Problem to solve =
Please give back the listing below word for word and drop any images.

Task data =
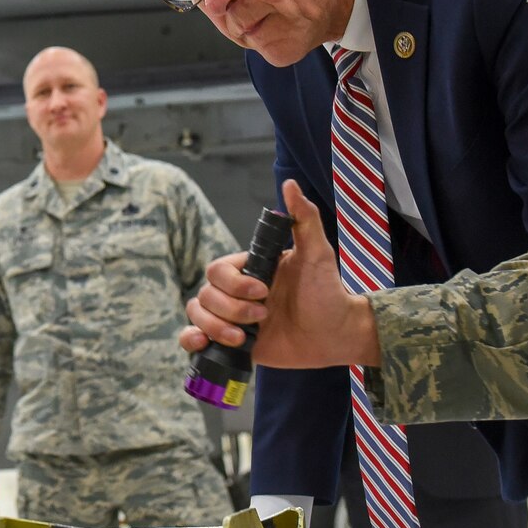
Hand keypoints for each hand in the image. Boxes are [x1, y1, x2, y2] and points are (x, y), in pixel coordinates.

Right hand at [179, 180, 382, 368]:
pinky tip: (203, 343)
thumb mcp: (318, 254)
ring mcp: (231, 318)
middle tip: (264, 316)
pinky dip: (191, 339)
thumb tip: (290, 185)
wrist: (335, 336)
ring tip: (243, 337)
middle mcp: (236, 292)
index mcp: (249, 269)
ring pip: (197, 314)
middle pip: (205, 294)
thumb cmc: (327, 292)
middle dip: (231, 309)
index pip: (218, 270)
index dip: (234, 284)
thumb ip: (304, 220)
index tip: (263, 291)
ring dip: (215, 327)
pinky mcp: (231, 343)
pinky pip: (195, 338)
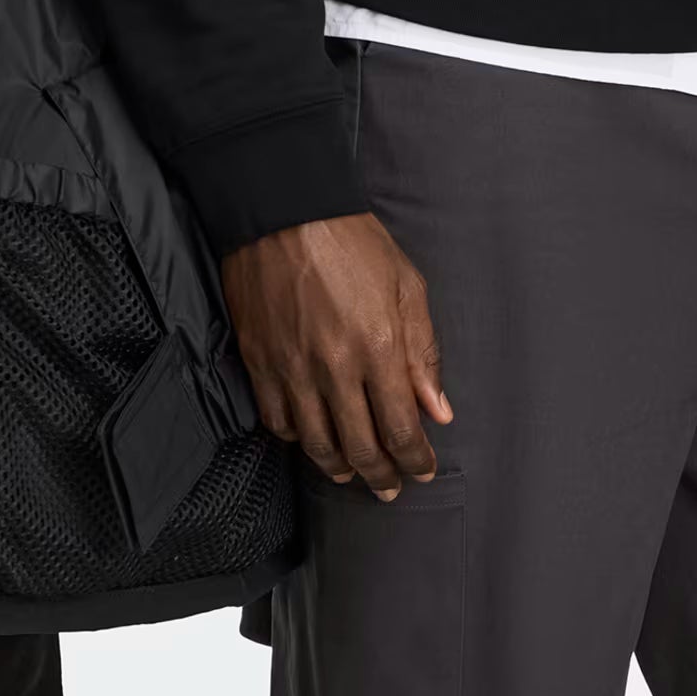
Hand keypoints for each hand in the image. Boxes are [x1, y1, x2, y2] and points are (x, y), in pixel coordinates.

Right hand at [222, 211, 451, 499]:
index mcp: (378, 347)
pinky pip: (277, 421)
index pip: (401, 429)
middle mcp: (334, 367)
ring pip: (316, 444)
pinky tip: (311, 438)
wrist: (282, 208)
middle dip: (381, 475)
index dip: (415, 460)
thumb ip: (423, 352)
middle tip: (391, 487)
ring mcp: (292, 369)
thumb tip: (437, 410)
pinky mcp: (259, 362)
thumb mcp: (406, 285)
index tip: (422, 471)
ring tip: (353, 473)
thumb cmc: (352, 240)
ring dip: (339, 467)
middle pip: (360, 448)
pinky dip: (297, 439)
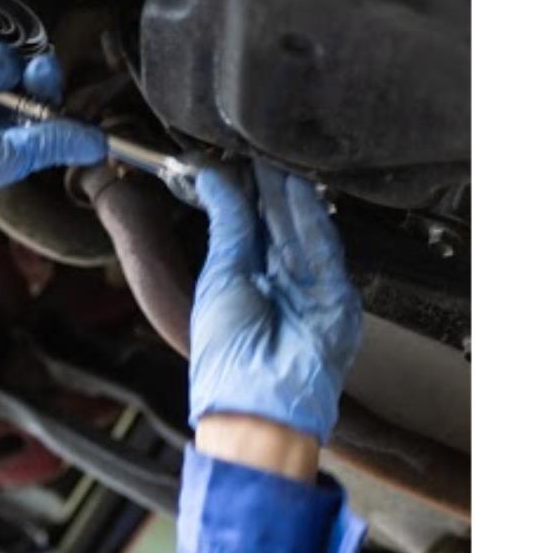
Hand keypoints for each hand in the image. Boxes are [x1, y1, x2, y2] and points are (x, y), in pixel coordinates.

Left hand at [190, 160, 362, 444]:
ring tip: (279, 162)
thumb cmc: (227, 356)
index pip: (249, 230)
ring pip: (303, 233)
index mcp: (243, 286)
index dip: (246, 197)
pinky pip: (325, 250)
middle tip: (261, 152)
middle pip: (278, 227)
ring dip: (292, 198)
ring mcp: (309, 291)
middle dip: (270, 191)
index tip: (238, 163)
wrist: (259, 400)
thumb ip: (228, 227)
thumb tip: (214, 182)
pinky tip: (300, 191)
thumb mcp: (219, 276)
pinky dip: (313, 220)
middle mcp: (277, 286)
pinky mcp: (337, 297)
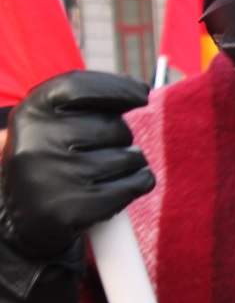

Answer to this exercise =
Hand keypoints for each hand in the image. Boxes are [x1, y1, x2, y2] and points are (x, y), in pixel coordinates.

Right hand at [179, 180, 382, 368]:
pinky tip: (203, 343)
thumb mcp: (318, 254)
ring mcp: (231, 318)
middle tip: (264, 316)
pinky dip: (191, 339)
thumb tip: (290, 185)
wrist: (335, 336)
ring tip: (243, 337)
middle mcp: (236, 292)
index mcp: (249, 269)
ring pip: (197, 314)
middle pip: (205, 294)
thumb cmc: (327, 292)
middle dip: (231, 309)
index pip: (218, 270)
index dip: (234, 284)
thumb ip: (304, 220)
index tip: (263, 291)
ring dip: (215, 327)
pinky mcp: (231, 343)
pinky pip: (195, 338)
Hand keypoints for each hand in the image. Boxes are [x1, y1, x2, y2] and points are (x, y), in pixel coordinates.

Right hand at [222, 211, 451, 499]:
index mcp: (378, 347)
pinky pip: (277, 421)
index pip: (401, 429)
middle mcp: (334, 367)
ring pip: (316, 444)
pinky tip: (311, 438)
wrist: (282, 208)
middle dip: (381, 475)
index dip: (415, 460)
thumb ip: (423, 352)
middle tip: (391, 487)
ring mcp: (292, 369)
thumb tip: (437, 410)
pinky mcp: (259, 362)
thumb mcp: (406, 285)
index tip: (422, 471)
ring tip: (353, 473)
thumb cmc: (352, 240)
ring dip: (339, 467)
middle pip: (360, 448)
pinky dip: (297, 439)
Hand keypoints for each hand in the image. Boxes are [x1, y1, x2, y2] and points are (x, y), in pixel coordinates.

Left hand at [190, 160, 362, 444]:
ring tip: (279, 162)
thumb cmc: (227, 356)
index pip: (249, 230)
ring pip: (303, 233)
index mcp: (243, 286)
index dip: (246, 197)
pinky pip: (325, 250)
middle tip: (261, 152)
middle pip: (278, 227)
ring dip: (292, 198)
ring mcp: (309, 291)
middle dip: (270, 191)
index tip: (238, 163)
wrist: (259, 400)
thumb ip: (228, 227)
thumb tip: (214, 182)
pinky tip: (300, 191)
thumb mcp: (219, 276)
pinky dip: (313, 220)
middle mcp: (277, 286)
pinky mcp: (337, 297)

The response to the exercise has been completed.